§ **TASK ITEM**
Copy out every line of text in the material below word for word, leaving the pictures out of your answer.

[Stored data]
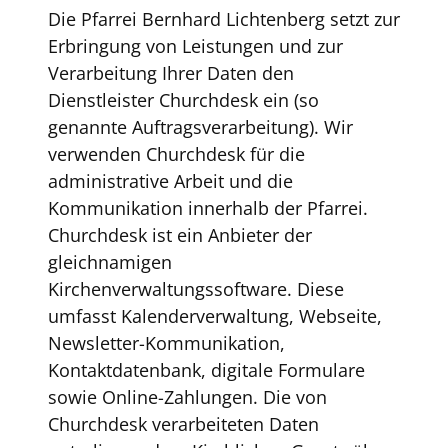
Die Pfarrei Bernhard Lichtenberg setzt zur
Erbringung von Leistungen und zur
Verarbeitung Ihrer Daten den
Dienstleister Churchdesk ein (so
genannte Auftragsverarbeitung). Wir
verwenden Churchdesk für die
administrative Arbeit und die
Kommunikation innerhalb der Pfarrei.
Churchdesk ist ein Anbieter der
gleichnamigen
Kirchenverwaltungssoftware. Diese
umfasst Kalenderverwaltung, Webseite,
Newsletter-Kommunikation,
Kontaktdatenbank, digitale Formulare
sowie Online-Zahlungen. Die von
Churchdesk verarbeiteten Daten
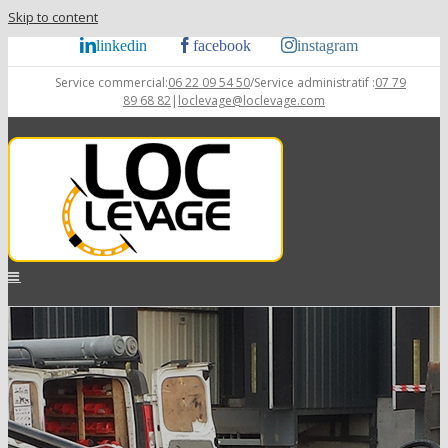
Skip to content
linkedin
facebook
instagram
Service commercial:
06 22 09 54 50
/Service administratif :
07 79
89 68 82
|
loclevage@loclevage.com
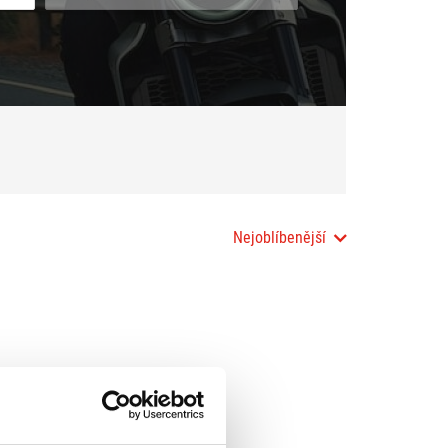
Nejoblíbenější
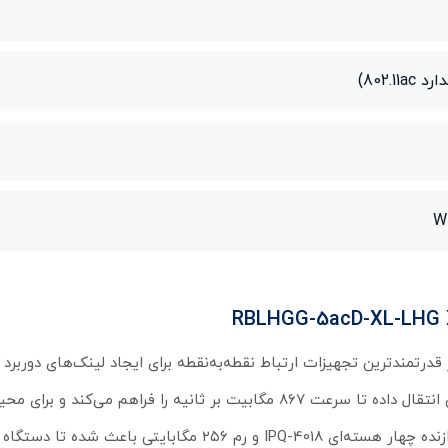
Wi
 میکروتیک مدل RBLHGG-5acD-XL-LHG XL 5 ac، یکی از قدرتمندترین تجهیزات ارتباط نقطه‌به‌نقطه برای ایجاد لینک‌ها
دستگاه با بهره‌گیری از آنتن ۲۷dBi و استاندارد بی‌سیم 5GHz/ac، توان انتقال داده تا سرعت ۸۶۷ مگابیت بر ثانیه را 
به پهنای باند بالا و اتصالات مطمئن دارند ایده‌آل است. استفاده از پردازنده چهار هسته‌ای IPQ-4018 و رم ۲۵۶ مگابایتی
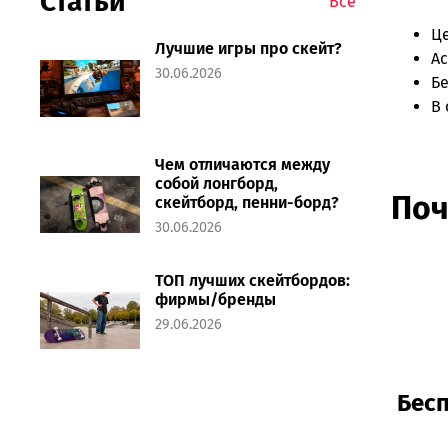
Статьи
Все
Ц
Лучшие игры про скейт?
Ас
30.06.2026
Бе
В 
Чем отличаются между
собой лонгборд,
Поч
скейтборд, пенни-борд?
30.06.2026
ТОП лучших скейтбордов:
фирмы/бренды
29.06.2026
Бесп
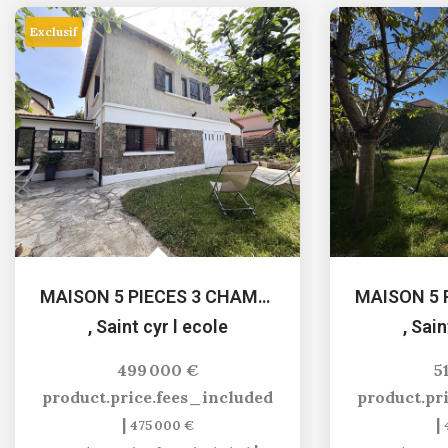
Exclusif
MAISON 5 PIECES 3 CHAMBRES
,
Saint cyr l ecole
,
Sain
499 000 €
5
product.price.fees_included
product.pr
|
|
475 000 €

§ **ANSWER BOX**
Die Pfarrei Bernhard Lichtenberg setzt zur
Erbringung von Leistungen und zur
Verarbeitung Ihrer Daten den
Dienstleister Churchdesk ein (so
genannte Auftragsverarbeitung). Wir
verwenden Churchdesk für die
administrative Arbeit und die
Kommunikation innerhalb der Pfarrei.
Churchdesk ist ein Anbieter der
gleichnamigen
Kirchenverwaltungssoftware. Diese
umfasst Kalenderverwaltung, Webseite,
Newsletter-Kommunikation,
Kontaktdatenbank, digitale Formulare
sowie Online-Zahlungen. Die von
Churchdesk verarbeiteten Daten
Skip to content
linkedin
facebook
instagram
Service commercial:
06 22 09 54 50
/Service administratif :
07 79
89 68 82
|
loclevage@loclevage.com
Nejoblíbenější
Wi
 میکروتیک مدل RBLHGG-5acD-XL-LHG XL 5 ac، یکی از قدرتمندترین تجهیزات ارتباط نقطه‌به‌نقطه برای ایجاد لینک‌ها
دستگاه با بهره‌گیری از آنتن ۲۷dBi و استاندارد بی‌سیم 5GHz/ac، توان انتقال داده تا سرعت ۸۶۷ مگابیت بر ثانیه را 
به پهنای باند بالا و اتصالات مطمئن دارند ایده‌آل است. استفاده از پردازنده چهار هسته‌ای IPQ-4018 و رم ۲۵۶ مگابایتی
Статьи
Все
Ц
Лучшие игры про скейт?
Ас
30.06.2026
Бе
В 
Чем отличаются между
собой лонгборд,
Поч
скейтборд, пенни-борд?
30.06.2026
ТОП лучших скейтбордов:
фирмы/бренды
29.06.2026
Бесп
Exclusif
MAISON 5 PIECES 3 CHAMBRES
,
Saint cyr l ecole
,
Sain
499 000 €
5
product.price.fees_included
product.pr
|
|
475 000 €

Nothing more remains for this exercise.